### DOCUMENT SEGMENT

Chances are that you, like me, were never taught much about human growth. Here’s a crash course to speed you on your way.
Growth is a matter of needs
Consider a seed. Inside the seed is a blueprint for a fully developed plant. The seed wants to take that blueprint and build, but before it can it must get what it needs.
What the seed needs is water and warmth. Then it can sprout. As a sprout it has more needs: sunlight and nutrients like nitrogen and phosphorous. Then it can become a more mature plant. And if any of those needs go missing? Its growth will be stopped or stunted. It will not self-actualize.
Human life is similar. We grow when we get what we need.
What does a human need? We need water, warmth, air, and nutrients (way more nutrients than a plant needs). Call those physiological needs. But humans have psychological needs too. We need love and confidence and self worth. We need challenge and failure and success. We need companionship and solitude. We need meaning and purpose and, some would say, a connection with the numinous — what we might call the spiritual needs.
And if any of those turn out to be missing? Not enough Omega-3’s in the diet of the body, not enough affirmation in the diet of the mind? We will fail to grow.
At any point in time we are either growing or failing to grow.
Growth is the point of life
Once you realize that humans (can) grow a funny thing happens. The point of life, once a grand confounding mystery, becomes quite obvious. The point of human life is human growth.
Knowing this can prevent an existential malaise; all that wondering what is the point of life and what is our duty, if anything.
Growth is not selfish
Sometimes when I talk about human growth people say it sounds selfish. “So you’re going to go through life looking out for number one, eh?”
When people are accused of selfishness at a crossroads of growth they often choose wrongly. They stay in relationships they should leave. They stay in jobs they should quit.
One day it hit me that these charges of selfishness are false. The best thing you can do for yourself is to grow. The best thing you can do for others is to grow. People may want you to stay. But people need you to grow.
Besides, the psychological and spiritual aspects of human growth prevent extreme selfishness. We need, for example, to receive love in order to grow. A person can’t go around storing up love and growing unendingly. We hit a point where gathering more love unto ourselves does nothing for us. It turns out we also need to give love in order to grow.

### INFORMATION GIVEN
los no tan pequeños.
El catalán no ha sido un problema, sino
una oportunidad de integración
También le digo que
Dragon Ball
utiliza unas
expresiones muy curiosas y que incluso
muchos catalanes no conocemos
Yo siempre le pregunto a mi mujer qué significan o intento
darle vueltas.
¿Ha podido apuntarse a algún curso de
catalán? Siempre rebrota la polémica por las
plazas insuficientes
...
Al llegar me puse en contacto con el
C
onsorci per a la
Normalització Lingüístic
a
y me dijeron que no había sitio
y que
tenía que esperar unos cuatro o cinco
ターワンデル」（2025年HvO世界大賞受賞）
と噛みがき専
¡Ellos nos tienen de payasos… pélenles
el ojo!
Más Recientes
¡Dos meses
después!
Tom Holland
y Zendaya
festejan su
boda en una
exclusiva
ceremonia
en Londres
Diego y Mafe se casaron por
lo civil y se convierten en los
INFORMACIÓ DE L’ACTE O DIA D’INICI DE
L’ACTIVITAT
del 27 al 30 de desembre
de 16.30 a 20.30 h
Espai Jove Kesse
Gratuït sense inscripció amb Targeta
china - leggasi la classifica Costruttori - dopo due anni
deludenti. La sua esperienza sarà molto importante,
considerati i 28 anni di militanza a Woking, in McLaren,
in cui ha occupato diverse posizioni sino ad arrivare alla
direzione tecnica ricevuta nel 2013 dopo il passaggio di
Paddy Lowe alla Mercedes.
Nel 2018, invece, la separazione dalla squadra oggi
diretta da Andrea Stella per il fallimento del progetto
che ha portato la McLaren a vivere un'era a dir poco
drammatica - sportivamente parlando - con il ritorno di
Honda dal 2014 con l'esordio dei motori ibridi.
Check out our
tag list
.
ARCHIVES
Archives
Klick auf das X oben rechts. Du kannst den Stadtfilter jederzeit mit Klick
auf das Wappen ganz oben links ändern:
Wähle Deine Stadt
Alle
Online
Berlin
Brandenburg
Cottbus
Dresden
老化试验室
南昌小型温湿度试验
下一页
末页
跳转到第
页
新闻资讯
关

### ACTION ITEM A
Answer these about the essay on human growth:
(i) Which two needs must a seed meet before it can sprout?
(ii) According to the essay, what two kinds of things do people stay in when they are accused of selfishness at a crossroads of growth?
(iii) Besides receiving love, what does the essay say we also need to do with love in order to grow?
### ACTION ITEM B
Reproduce every line of the records word for word, with nothing altered.

### EXERCISE SOLUTION A
(i) Water and warmth.
(ii) Relationships they should leave and jobs they should quit.
(iii) Give love.

### EXERCISE SOLUTION B
los no tan pequeños.
El catalán no ha sido un problema, sino
una oportunidad de integración
También le digo que
Dragon Ball
utiliza unas
expresiones muy curiosas y que incluso
muchos catalanes no conocemos
Yo siempre le pregunto a mi mujer qué significan o intento
darle vueltas.
¿Ha podido apuntarse a algún curso de
catalán? Siempre rebrota la polémica por las
plazas insuficientes
...
Al llegar me puse en contacto con el
C
onsorci per a la
Normalització Lingüístic
a
y me dijeron que no había sitio
y que
tenía que esperar unos cuatro o cinco
ターワンデル」（2025年HvO世界大賞受賞）
と噛みがき専
¡Ellos nos tienen de payasos… pélenles
el ojo!
Más Recientes
¡Dos meses
después!
Tom Holland
y Zendaya
festejan su
boda en una
exclusiva
ceremonia
en Londres
Diego y Mafe se casaron por
lo civil y se convierten en los
INFORMACIÓ DE L’ACTE O DIA D’INICI DE
L’ACTIVITAT
del 27 al 30 de desembre
de 16.30 a 20.30 h
Espai Jove Kesse
Gratuït sense inscripció amb Targeta
china - leggasi la classifica Costruttori - dopo due anni
deludenti. La sua esperienza sarà molto importante,
considerati i 28 anni di militanza a Woking, in McLaren,
in cui ha occupato diverse posizioni sino ad arrivare alla
direzione tecnica ricevuta nel 2013 dopo il passaggio di
Paddy Lowe alla Mercedes.
Nel 2018, invece, la separazione dalla squadra oggi
diretta da Andrea Stella per il fallimento del progetto
che ha portato la McLaren a vivere un'era a dir poco
drammatica - sportivamente parlando - con il ritorno di
Honda dal 2014 con l'esordio dei motori ibridi.
Check out our
tag list
.
ARCHIVES
Archives
Klick auf das X oben rechts. Du kannst den Stadtfilter jederzeit mit Klick
auf das Wappen ganz oben links ändern:
Wähle Deine Stadt
Alle
Online
Berlin
Brandenburg
Cottbus
Dresden
老化试验室
南昌小型温湿度试验
下一页
末页
跳转到第
页
新闻资讯
关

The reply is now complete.